▶ **Brano scelto**
┌──

Nove decessi e 494 nuovi positivi in Abruzzo nelle ultime 24 ore

Nel carcere di Pescara 4 poliziotti penitenziari e 8 detenuti colpiti dal virus

Sono complessivamente 50204 i casi positivi al Covid 19 registrati in Abruzzo dall’inizio dell’emergenza.

Rispetto a ieri si registrano 494 nuovi casi (di età compresa tra 3 mesi e 100 anni).

I positivi con età inferiore ai 19 anni sono 94, di cui 7 in provincia dell’Aquila, 47 in provincia di Pescara, 19 in provincia di Chieti e 21 in provincia di Teramo.

Il bilancio dei pazienti deceduti registra 9 nuovi casi e sale a 1608 (di età compresa tra 74 e 86 anni, 2 in provincia di Chieti, 2 in provincia dell’Aquila, 2 in provincia di Teramo e 3 in provincia di Pescara). Del totale odierno, 5 casi sono riferiti a decessi avvenuti nei giorni e comunicati solo oggi dalle Asl.

Nel numero dei casi positivi sono compresi anche 36219 dimessi/guariti (+416 rispetto a ieri).

Gli attualmente positivi in Abruzzo (calcolati sottraendo al totale dei positivi, il numero dei dimessi/guariti e dei deceduti) sono 12377 (+69 rispetto a ieri).

Dall’inizio dell’emergenza Coronavirus, sono stati eseguiti complessivamente 700246 tamponi molecolari (+4844 rispetto a ieri) e 189674 test antigenici (+2365 rispetto a ieri).

Il tasso di positività, calcolato sulla somma tra tamponi molecolari e test antigenici del giorno, è pari a 6.8 per cento.

546 pazienti (-6 rispetto a ieri) sono ricoverati in ospedale in terapia non intensiva; 73 (+3 rispetto a ieri con 5 nuovi ricoveri) in terapia intensiva, mentre gli altri 11758 (+72 rispetto a ieri) sono in isolamento domiciliare con sorveglianza attiva da parte delle Asl.

Del totale dei casi positivi, 12880 sono residenti o domiciliati in provincia dell’Aquila (+46 rispetto a ieri), 12118 in provincia di Chieti (+96), 12524 in provincia di Pescara (+271), 12095 in provincia di Teramo (+74), 413 fuori regione (+2) e 174 (+5) per i quali sono in corso verifiche sulla provenienza.

Lo comunica l’Assessorato regionale alla Sanità.

4 AGENTI PENITENZIARI E 8 DETENUTI POSITIVI AL CARCERE DI PESCARA

La situazione al carcere di Pescara è sempre più complessa e delicata. Il numero dei contagi è in evoluzione: al momento si registrano 4 poliziotti penitenziari e 8 detenuti.

A darne notizia è la Funzione Pubblica CGIL Abruzzo Molise, per voce del suo Coordinatore Regionale Giuseppe Merola, che ancora una volta accende i fari sul San Donato.

L’Istituto di Pescara soffre di cronica carenza di poliziotti penitenziari – chiosa Merola – e da tempo stiamo  lanciando l’allarme al Dipartimento centrale  dell’ Amministrazione Penitenziaria. 

I poliziotti attualmente in servizio stanno operando in situazioni stressogene, tenendo anche conto di assenze per malattie ed altri motivi – continua il sindacalista – Negli ultimi giorni, nonostante gli apprezzabili ed encomiabili sforzi della locale medicina penitenziaria , coordinata dal medico Giulio Calella, si è aggiunta anche la vicenda COVID che sta mettendo in ginocchio l’organizzazione generale del lavoro e dei servizi, oltre a preoccupare i lavoratori e la comunità penitenziaria tutta. Torniamo a tuonare il nostro grido di aiuto – conclude MEROLA – auspicando attività risolutive e migliorative per tutto il sistema. Le carceri abruzzesi, in questi tempi di pandemia, ha pagato un caro prezzo: basti pensare quanto accaduto a Sulmona, Chieti, Lanciano e L’Aquila. Servono interessanti risorse umane, troppo sono le considerevoli vacanze organiche in tanti Istituti della Regione.

└──

▶ **Dati**

┌──

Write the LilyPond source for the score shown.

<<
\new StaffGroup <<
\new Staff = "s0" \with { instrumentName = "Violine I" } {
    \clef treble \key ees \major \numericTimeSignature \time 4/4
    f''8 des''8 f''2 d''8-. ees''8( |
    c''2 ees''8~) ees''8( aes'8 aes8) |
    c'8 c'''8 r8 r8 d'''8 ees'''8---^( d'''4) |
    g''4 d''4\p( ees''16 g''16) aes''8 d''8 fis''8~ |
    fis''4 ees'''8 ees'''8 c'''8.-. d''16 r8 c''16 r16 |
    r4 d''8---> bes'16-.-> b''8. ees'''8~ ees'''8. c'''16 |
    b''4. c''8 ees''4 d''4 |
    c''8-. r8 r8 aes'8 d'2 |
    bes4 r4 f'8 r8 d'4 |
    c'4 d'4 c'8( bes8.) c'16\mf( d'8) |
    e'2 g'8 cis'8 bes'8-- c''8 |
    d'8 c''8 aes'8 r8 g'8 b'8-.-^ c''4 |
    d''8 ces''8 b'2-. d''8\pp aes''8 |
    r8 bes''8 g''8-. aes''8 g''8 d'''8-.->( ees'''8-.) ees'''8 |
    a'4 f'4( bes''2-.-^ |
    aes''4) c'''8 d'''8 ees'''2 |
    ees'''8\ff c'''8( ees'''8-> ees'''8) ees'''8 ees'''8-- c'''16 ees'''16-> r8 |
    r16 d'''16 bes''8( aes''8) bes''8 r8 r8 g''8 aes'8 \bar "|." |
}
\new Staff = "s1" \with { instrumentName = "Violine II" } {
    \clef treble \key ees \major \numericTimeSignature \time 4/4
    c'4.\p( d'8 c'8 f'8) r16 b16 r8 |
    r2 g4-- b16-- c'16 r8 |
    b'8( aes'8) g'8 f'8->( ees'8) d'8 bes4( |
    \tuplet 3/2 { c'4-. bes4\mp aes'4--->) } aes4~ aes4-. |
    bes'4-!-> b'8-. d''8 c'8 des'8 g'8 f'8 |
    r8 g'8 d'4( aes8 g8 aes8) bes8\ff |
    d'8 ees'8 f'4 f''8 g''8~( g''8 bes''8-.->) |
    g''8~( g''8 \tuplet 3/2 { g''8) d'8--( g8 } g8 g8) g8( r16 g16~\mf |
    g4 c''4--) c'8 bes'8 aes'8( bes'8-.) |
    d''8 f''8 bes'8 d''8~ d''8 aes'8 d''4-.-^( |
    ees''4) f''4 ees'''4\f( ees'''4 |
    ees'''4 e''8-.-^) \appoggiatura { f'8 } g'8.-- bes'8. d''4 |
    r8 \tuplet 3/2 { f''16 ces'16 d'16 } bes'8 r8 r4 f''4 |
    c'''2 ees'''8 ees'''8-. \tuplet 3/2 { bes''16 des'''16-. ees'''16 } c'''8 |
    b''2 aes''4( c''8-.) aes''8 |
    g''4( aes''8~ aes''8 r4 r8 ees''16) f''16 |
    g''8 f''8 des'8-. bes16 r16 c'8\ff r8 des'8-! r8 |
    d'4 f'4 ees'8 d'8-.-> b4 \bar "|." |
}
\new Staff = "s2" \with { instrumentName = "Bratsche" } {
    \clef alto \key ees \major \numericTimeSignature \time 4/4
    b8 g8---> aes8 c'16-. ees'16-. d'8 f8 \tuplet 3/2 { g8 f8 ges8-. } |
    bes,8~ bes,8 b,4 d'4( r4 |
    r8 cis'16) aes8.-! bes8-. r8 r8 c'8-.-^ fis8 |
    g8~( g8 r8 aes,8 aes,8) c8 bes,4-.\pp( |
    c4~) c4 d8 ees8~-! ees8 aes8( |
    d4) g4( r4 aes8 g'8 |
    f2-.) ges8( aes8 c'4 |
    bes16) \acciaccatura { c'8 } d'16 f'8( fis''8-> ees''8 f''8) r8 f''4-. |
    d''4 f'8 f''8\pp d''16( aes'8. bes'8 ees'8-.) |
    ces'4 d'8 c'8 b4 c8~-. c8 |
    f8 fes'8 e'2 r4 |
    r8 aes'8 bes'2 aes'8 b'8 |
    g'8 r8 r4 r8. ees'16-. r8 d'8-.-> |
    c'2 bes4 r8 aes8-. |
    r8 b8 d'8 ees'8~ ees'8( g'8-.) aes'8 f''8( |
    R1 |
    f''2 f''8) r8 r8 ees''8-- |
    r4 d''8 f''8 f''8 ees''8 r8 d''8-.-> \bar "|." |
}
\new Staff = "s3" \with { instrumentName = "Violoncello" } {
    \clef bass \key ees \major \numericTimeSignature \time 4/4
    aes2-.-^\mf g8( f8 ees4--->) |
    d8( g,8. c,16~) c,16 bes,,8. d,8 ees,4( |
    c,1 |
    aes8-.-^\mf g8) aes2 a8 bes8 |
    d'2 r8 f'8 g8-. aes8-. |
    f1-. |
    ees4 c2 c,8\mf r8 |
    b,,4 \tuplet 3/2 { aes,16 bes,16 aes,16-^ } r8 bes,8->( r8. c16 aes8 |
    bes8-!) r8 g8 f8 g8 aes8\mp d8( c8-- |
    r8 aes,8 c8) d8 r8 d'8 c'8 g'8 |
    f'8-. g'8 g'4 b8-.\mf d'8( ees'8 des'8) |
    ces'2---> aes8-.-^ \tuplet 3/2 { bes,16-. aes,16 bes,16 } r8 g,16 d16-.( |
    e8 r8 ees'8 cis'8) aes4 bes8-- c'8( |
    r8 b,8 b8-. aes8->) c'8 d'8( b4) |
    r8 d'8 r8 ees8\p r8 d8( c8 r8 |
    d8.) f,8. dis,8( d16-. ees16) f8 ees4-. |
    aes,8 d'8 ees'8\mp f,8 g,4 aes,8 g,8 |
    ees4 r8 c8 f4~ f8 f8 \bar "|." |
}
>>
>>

└──

▶ **Consegna**
Ricopia il brano sui contagi in Abruzzo cominciando da "Nel carcere di" e proseguendo fino a "e 100 anni).". Le righe riportate non hanno alcun legame con il brano.

▶ **Soluzione**
Nel carcere di Pescara 4 poliziotti penitenziari e 8 detenuti colpiti dal virus

Sono complessivamente 50204 i casi positivi al Covid 19 registrati in Abruzzo dall’inizio dell’emergenza.

Rispetto a ieri si registrano 494 nuovi casi (di età compresa tra 3 mesi e 100 anni).